- _SET OF TASKS_:
1. From the extract on Anglican views of the Roman Church below, list every person whose birth and death years appear in parentheses, with those years.
2. Answer these from the extract on Anglican views of the Roman Church below:
(a) Which pope has always been regarded as the Apostle and founder of the Church of England?
(b) Who maintained neutrality towards Rome?
(c) During which years was Marco Antonio de Dominis in the Church of England?

───── DOCUMENT EXTRACT ─────

Friday, November 27, 2009

The Roman Church as seen by the Anglican Church

By Archbishop Methodios Fouyas, 1972.

Much of the Anglican writing concerning the Roman Church can be found in the works of the seventeenth-century Anglican divines. John Cosin (1594-1672), speaking of the agreements and disagreements between Anglicans and Romans, says that the Bishop of Rome could be acknowledged to be the Patriarch of the West, but not by divine right.1

William Laud (1573-1645), says: 'The Roman patriarch, by ecclesiastical constitutions, might perhaps have a primacy of order'; but he is equal to the other patriarchs.2 Isaac Barrow (1630-1677), on the other hand, says that there is not one Canon of the Catholic Church directly declaring the authority of the Pope; nor any mention made of him, except thrice [twice] accidentally; once upon occasion of declaring the authority of the Alexandrine Bishop, the other upon occasion of assigning to the Bishop of Constantinople the second place of honour, and equal privileges with him.'3 Elsewhere Barrow says that the order fixed among the great Sees of the Christian Church followed the greatness, splendour and opulency of the cities. Amongst the other Anglican Divines, John Bramhall (1594-1663), Gilbert Burnet (1643-1715) and George Hickes (1642-1715) plainly deny any universal authority of the Pope.4 James Ussher is reputed to have called the Pope 'Antichrist',6 and, although he denied the authorship of this remark, it remains as an indication of Anglican feelings towards Rome during the seventeenth century. Marco Antonio de Dominis (the former Roman Catholic Archbishop of Spalato who from 1617 to 1622 was in the Church of England) calls the Pope 'Pharaoh' and 'Antichrist'.6

The Roman Church did a great deal towards establishing Christianity firmly in England. It sent St. Augustine, who with his missionaries converted the south-east of England. The Church of England was united with Rome until the Reformation. St. Gregory, Pope of Rome, has always been regarded as the Apostle and founder of the Church of England. The Anglican Church, says Puller,7 recognizes that 'the Local Roman Church, over which St. Gregory presided as being its Bishop, is our Mother Church, for which we should naturally wish to feel a filial reverence and gratitude'. But in later times the Popes became tyrannical, so that this filial feeling has in fact almost disappeared. However, when Anglicans speak about the foundation of their Church they like to acknowledge that the Roman Church in the time of Pope Gregory was a loving Mother.

Amongst the Tractarians the Church of Rome was recognized as a true Church. Some of them were attracted by the great Church of the West, others and especially William Palmer (of Worcester College, Oxford) said that Rome is 'an unsound and corrupt Branch of the Christian Church' or that 'the Church of Rome is a corrupt Church, but still a part of the Church of Christ in spite of its glaring imperfections'.8

In favour of Rome were W. G. Ward,9 Froude,10 Pusey, and Newman. Keble maintained neutrality towards Rome.11 More recently, Archbishop Garbett wrote that the Church of England, in accepting the spiritual supremacy of the Pope, acknowledged advantages in the existence of a higher spiritual power. But since the Reformation, the promulgation of the decree of Papal infallibility has further widened the breach with Rome.12 Like Villain, Garbett 13 thinks that the Church of England is inspired
more often and more directly by Platonic philosophy, and especially the Eastern Fathers of the Church.

───── INFORMATION PROVIDED ─────

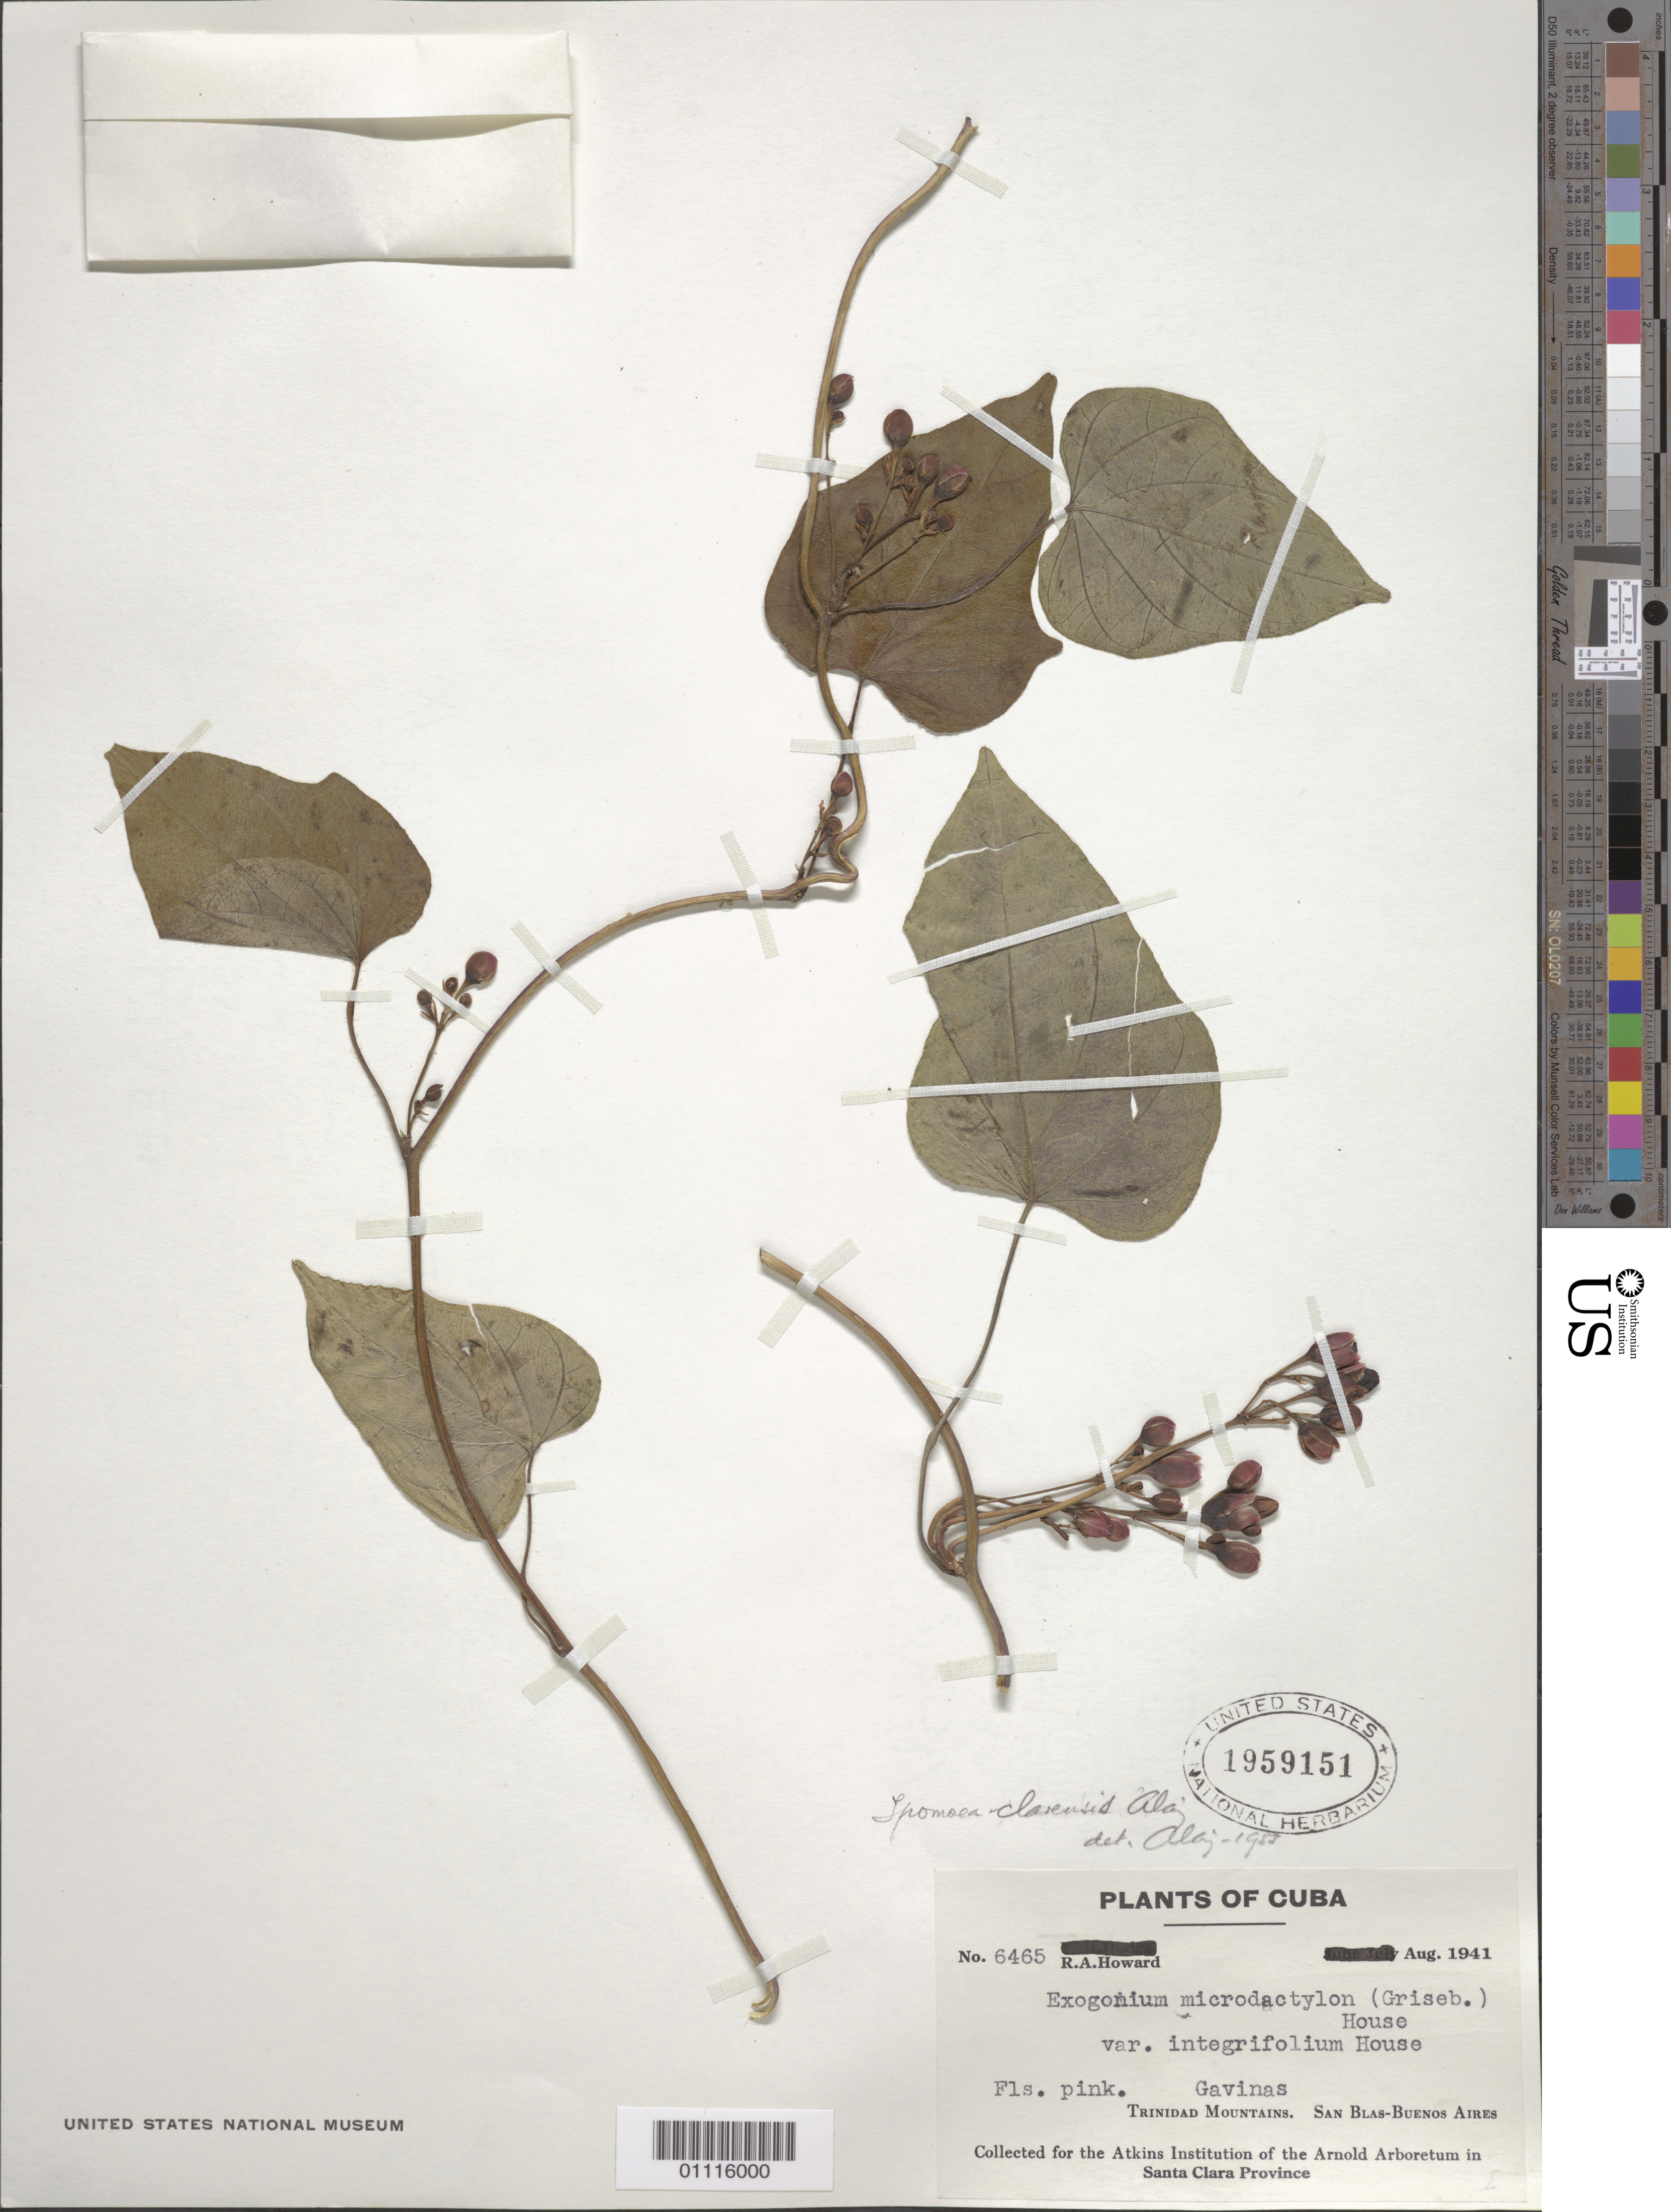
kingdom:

─────

- _SOLVED PROBLEMS_:
1.
John Cosin (1594-1672)
William Laud (1573-1645)
Isaac Barrow (1630-1677)
John Bramhall (1594-1663)
Gilbert Burnet (1643-1715)
George Hickes (1642-1715)

2.
(a) St. Gregory
(b) Keble
(c) 1617 to 1622